I couldn't say the above any better.
When you tell the truth and someone close to you doesn't believe you, what can you do to convince them?? It's very frustrating to not be believed. And I don't know what to do about it.
I'm at a loss.
A hurtful loss.
It's very frustrating to try and defend yourself even though you are telling the truth.
It actually upsets me very much I'm not being believed!
And I can't say words loud enough to express how truthful I am.
And I can't use any more words than truth, honesty, swearing on my Mom's grave, etc.
I don't lie about important things in my life, and important things that impact others. It's not even in my nature!
I'm so very hurt and sad.
And I have no idea what to do about this.

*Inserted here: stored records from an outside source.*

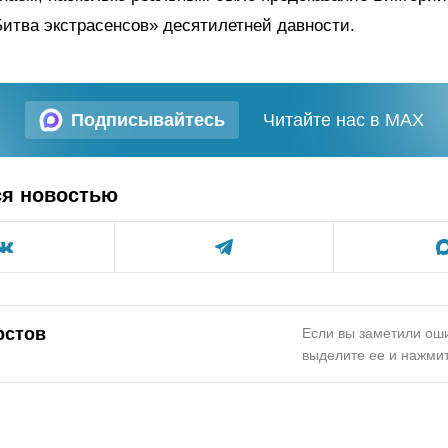
итва экстрасенсов» десятилетней давности.
Подписывайтесь
Читайте нас в MAX
ся новостью
рстов
Если вы заметили оши
выделите ее и нажмит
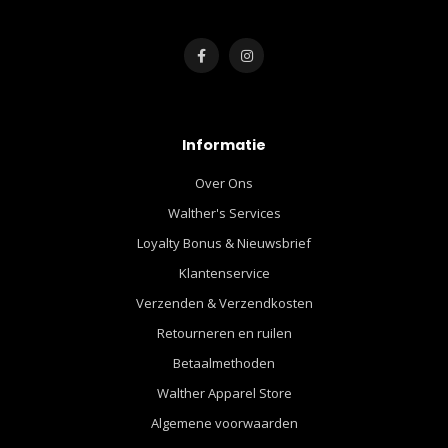
Informatie
Over Ons
Walther's Services
Loyalty Bonus & Nieuwsbrief
Klantenservice
Verzenden & Verzendkosten
Retourneren en ruilen
Betaalmethoden
Walther Apparel Store
Algemene voorwaarden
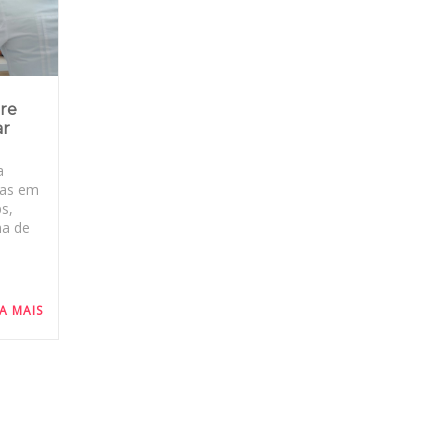
bre
ar
a
ras em
ps,
ma de
IA MAIS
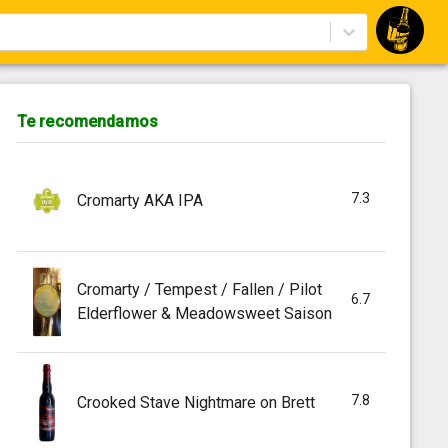
Te recomendamos
7.3
Cromarty AKA IPA
Cromarty / Tempest / Fallen / Pilot
6.7
Elderflower & Meadowsweet Saison
7.8
Crooked Stave Nightmare on Brett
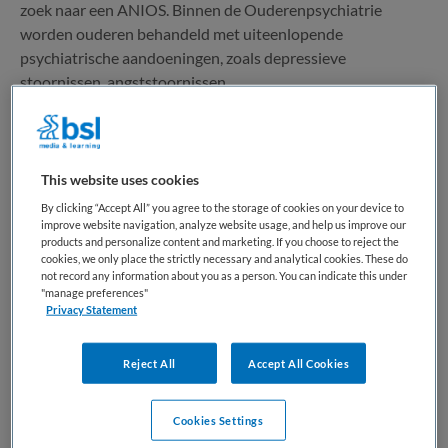
zoek naar een ANIOS. Binnen de Ouderenpsychiatrie
worden ouderen behandeld met uiteenlopende
psychiatrische aandoeningen, zoals depressieve
stoornissen, angststoornissen,...
Bewaren
Bekijk vacature
03-08-2026
This website uses cookies
By clicking “Accept All” you agree to the storage of cookies on your device to
improve website navigation, analyze website usage, and help us improve our
Verpleegkundig specialist
products and personalize content and marketing. If you choose to reject the
cookies, we only place the strictly necessary and analytical cookies. These do
not record any information about you as a person. You can indicate this under
Parnassia Groep
,
Capelle aan den IJssel
"manage preferences"
Privacy Statement
WO
Reject All
Accept All Cookies
Fulltime
Tijdelijk met uitzicht op vast
Cookies Settings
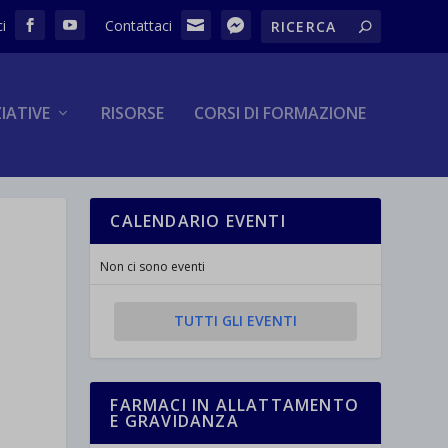
ZIATIVE
RISORSE
CORSI DI FORMAZIONE
CALENDARIO EVENTI
Non ci sono eventi
TUTTI GLI EVENTI
FARMACI IN ALLATTAMENTO
E GRAVIDANZA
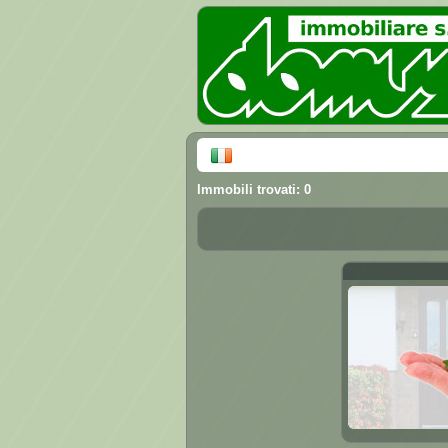
Immobili trovati: 0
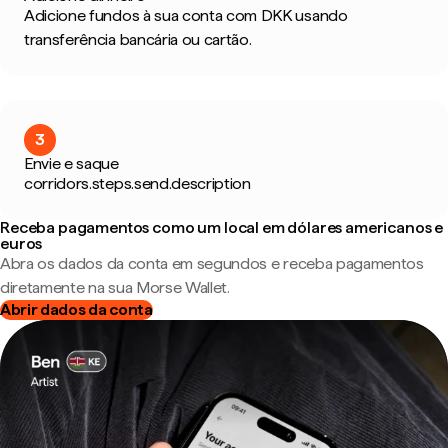
Adicione fundos à sua conta com DKK usando
transferência bancária ou cartão.
3
Envie e saque
corridors.steps.send.description
Receba pagamentos como um local em dólares americanos e
euros
Abra os dados da conta em segundos e receba pagamentos
diretamente na sua Morse Wallet.
Abrir dados da conta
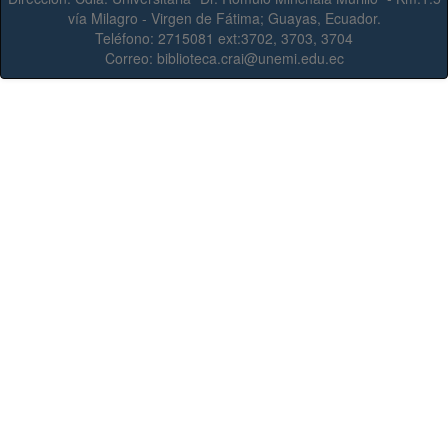
vía Milagro - Virgen de Fátima; Guayas, Ecuador.
Teléfono:
2715081 ext:3702, 3703, 3704
Correo:
biblioteca.crai@unemi.edu.ec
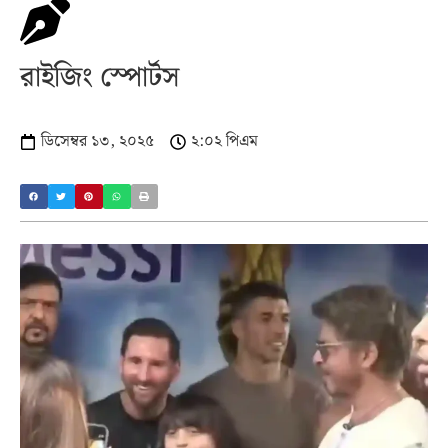
রাইজিং স্পোর্টস
ডিসেম্বর ১৩, ২০২৫
২:০২ পিএম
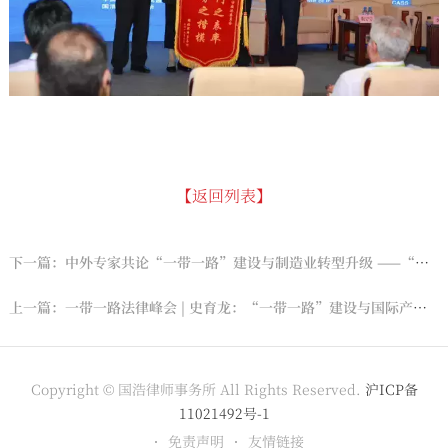
【返回列表】
下一篇：中外专家共论“一带一路”建设与制造业转型升级 ——“丝绸之路经济带新疆·克拉玛依论坛”“制造业”分论坛开幕
上一篇：一带一路法律峰会 | 史育龙：“一带一路”建设与国际产能合作（成都）
Copyright © 国浩律师事务所 All Rights Reserved.
沪ICP备
11021492号-1
免责声明
友情链接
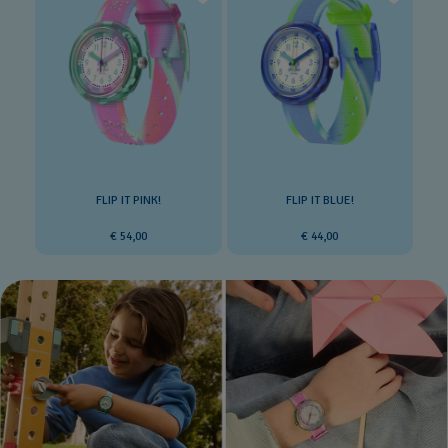
FLIP IT PINK!
FLIP IT BLUE!
€ 54,00
€ 44,00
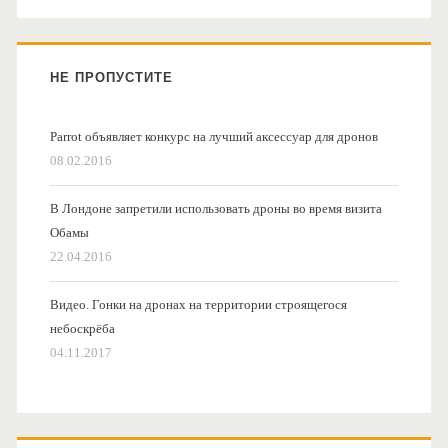
НЕ ПРОПУСТИТЕ
Parrot объявляет конкурс на лучший аксессуар для дронов
08.02.2016
В Лондоне запретили использовать дроны во время визита
Обамы
22.04.2016
Видео. Гонки на дронах на территории строящегося
небоскрёба
04.11.2017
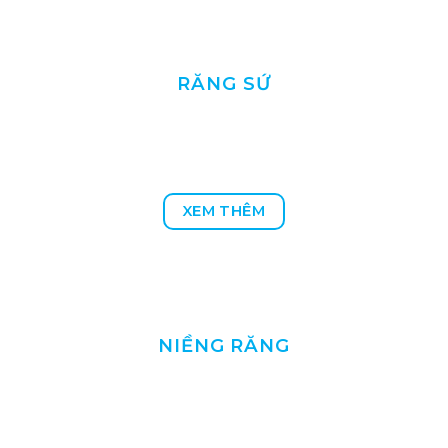
RĂNG SỨ
XEM THÊM
NIỀNG RĂNG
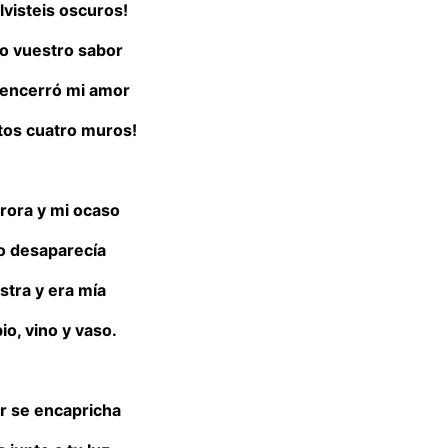
lvisteis oscuros!
o vuestro sabor
encerró mi amor
tos cuatro muros!
urora y mi ocaso
o desaparecía
stra y era mía
io, vino y vaso.
r se encapricha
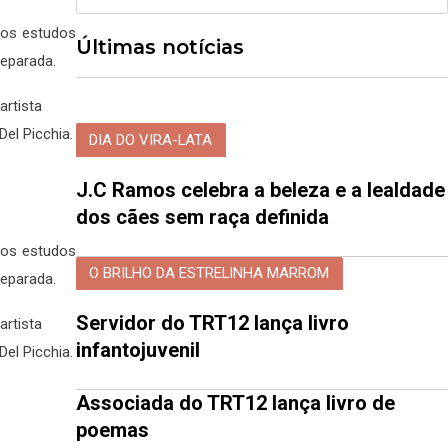
 os estudos
Últimas notícias
separada.
artista
el Picchia.
DIA DO VIRA-LATA
J.C Ramos celebra a beleza e a lealdade
dos cães sem raça definida
 os estudos
O BRILHO DA ESTRELINHA MARROM
separada.
Servidor do TRT12 lança livro
artista
infantojuvenil
el Picchia.
Associada do TRT12 lança livro de
poemas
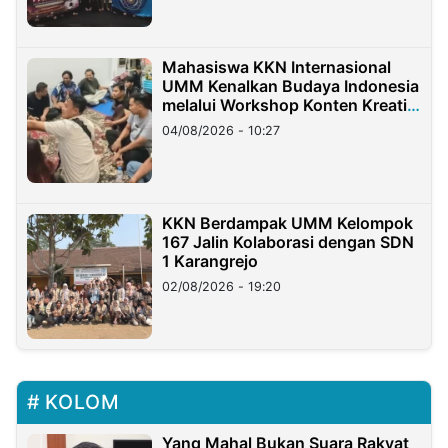
Mahasiswa KKN Internasional
UMM Kenalkan Budaya Indonesia
melalui Workshop Konten Kreatif
di Taiwan
04/08/2026 - 10:27
KKN Berdampak UMM Kelompok
167 Jalin Kolaborasi dengan SDN
1 Karangrejo
02/08/2026 - 19:20
KOLOM
Yang Mahal Bukan Suara Rakyat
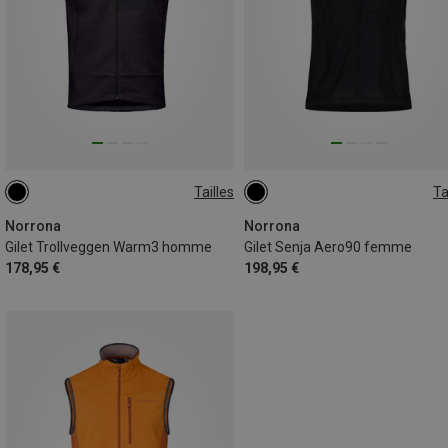
Tailles
Ta
S
XL
XS
S
L
Norrona
Norrona
Gilet Trollveggen Warm3 homme
Gilet Senja Aero90 femme
178,95 €
198,95 €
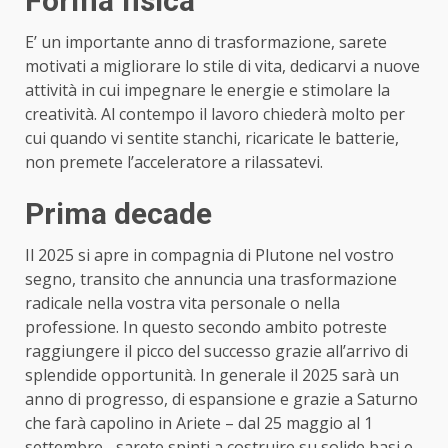
Forma fisica
E’ un importante anno di trasformazione, sarete
motivati a migliorare lo stile di vita, dedicarvi a nuove
attività in cui impegnare le energie e stimolare la
creatività. Al contempo il lavoro chiederà molto per
cui quando vi sentite stanchi, ricaricate le batterie,
non premete l’acceleratore a rilassatevi.
Prima decade
Il 2025 si apre in compagnia di Plutone nel vostro
segno, transito che annuncia una trasformazione
radicale nella vostra vita personale o nella
professione. In questo secondo ambito potreste
raggiungere il picco del successo grazie all’arrivo di
splendide opportunità. In generale il 2025 sarà un
anno di progresso, di espansione e grazie a Saturno
che farà capolino in Ariete – dal 25 maggio al 1
settembre.- sarete spinti a costruire su solide basi e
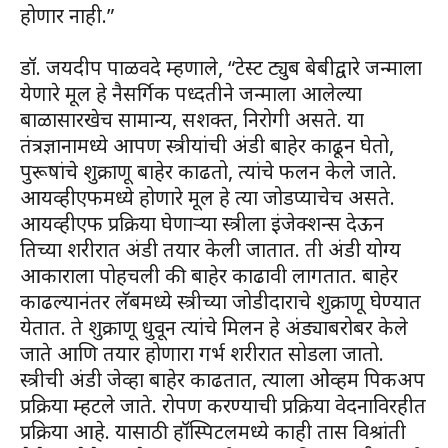
होणार नाही.”
डॉ. जयदीप पाळवदे म्हणाले, “टेस्ट ट्युब बेबीद्वारे जन्माला
येणारे मूल हे नैसर्गिक पध्दतीने जन्माला आलेल्या
बाळासारखेच सामान्य, सशक्त, निरोगी असते. या
तंत्रज्ञानामध्ये आपण स्त्रीयांची अंडी बाहेर काढून घेतो,
पुरूषांचे शुक्राणू बाहेर काढतो, त्यांचे फलन केले जाते.
आयव्हीएफमध्ये होणारे मूल हे त्या जोडप्याचेच असते.
आयव्हीएफ प्रक्रिया घेणार्‍या स्त्रीला इंजेक्शन्स देऊन
तिच्या शरीरात अंडी तयार केली जातात. ती अंडी योग्य
आकाराला पोहचली की बाहेर काढावी लागतात. बाहेर
काढल्यानंतर लॅबमध्ये स्त्रीच्या जोडीदाराचे शुक्राणू घेण्यात
येतात. ते शुक्राणू धुवून त्यांचे मिलन हे अंड्याबरोबर केले
जाते आणि तयार होणारा गर्भ शरीरात सोडला जातो.
स्त्रीची अंडी जेव्हा बाहेर काढतात, त्याला ओव्हम पिकअप
प्रक्रिया म्हटले जाते. रोपण करण्याची प्रक्रिया वेदनाविरहीत
प्रक्रिया आहे. यासाठी हॉस्पिटलमध्ये काही तास विश्रांती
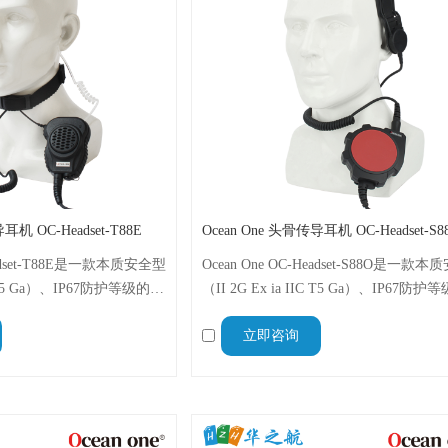
耳机 OC-Headset-T88E
Ocean One 头骨传导耳机 OC-Headset-S8
Headset-T88E是一款本质安全型
Ocean One OC-Headset-S88O是一款
IC T5 Ga）、IP67防护等级的喉
（II 2G Ex ia IIC T5 Ga）、IP67防
专为在危险环境中进行清
传导头骨麦克风耳机，专为危险环境下
立即咨询
通信而设计。
提、清晰通信而设计，与Ocean One A30
A600V无线电兼容。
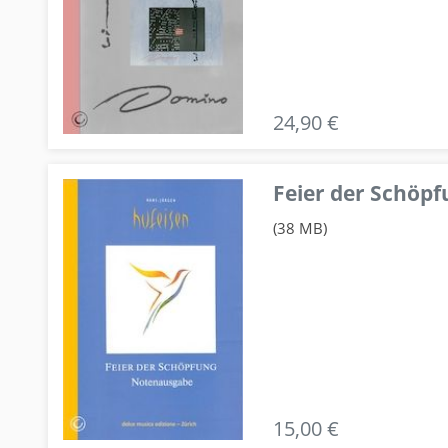
24,90 €
Feier der Schö
(38 MB)
15,00 €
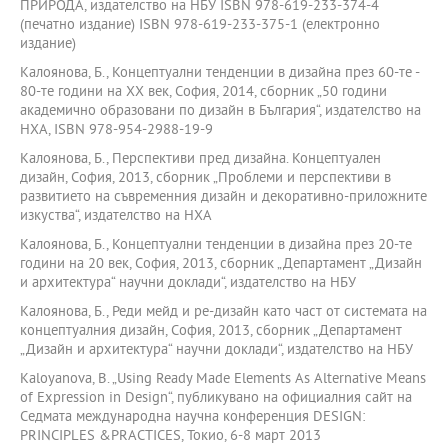
ПРИРОДА, издателство на НБУ ISBN 978-619-233-374-4
(печатно издание) ISBN 978-619-233-375-1 (електронно
издание)
Калоянова, Б., Концептуални тенденции в дизайна през 60-те -
80-те години на ХХ век, София, 2014, сборник „50 години
академично образовани по дизайн в България“, издателство на
НХА, ISBN 978-954-2988-19-9
Калоянова, Б., Перспективи пред дизайна. Концептуален
дизайн, София, 2013, сборник „Проблеми и перспективи в
развитието на съвременния дизайн и декоративно-приложните
изкуства“, издателство на НХА
Калоянова, Б., Концептуални тенденции в дизайна през 20-те
години на 20 век, София, 2013, сборник „Департамент „Дизайн
и архитектура“ научни доклади“, издателство на НБУ
Калоянова, Б., Реди мейд и ре-дизайн като част от системата на
концептуалния дизайн, София, 2013, сборник „Департамент
„Дизайн и архитектура“ научни доклади“, издателство на НБУ
Kaloyanova, B. „Using Ready Made Elements As Alternative Means
of Expression in Design“, публикувано на официалния сайт на
Седмата международна научна конференция DESIGN:
PRINCIPLES &PRACTICES, Токио, 6-8 март 2013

What sucks is, others are hurting because they think I'm lying. So, we are BOTH hurting. :(
I really don't know what to do.
I'm at such of a loss right now. For the first time, there is no solution to something. I've always thought there are solutions to things, but there is none to this one. Either you are believed or not. And I can express from my heart how much I'm telling the truth, but it doesn't work. :(
While this may seem minor. "So what, you know you told the truth."
It's not that simple.
I AM telling the truth. I am NOT being believed. And I've now lost a friend over it.
:(
So, I don't care how *I* feel, I care how the other person feels.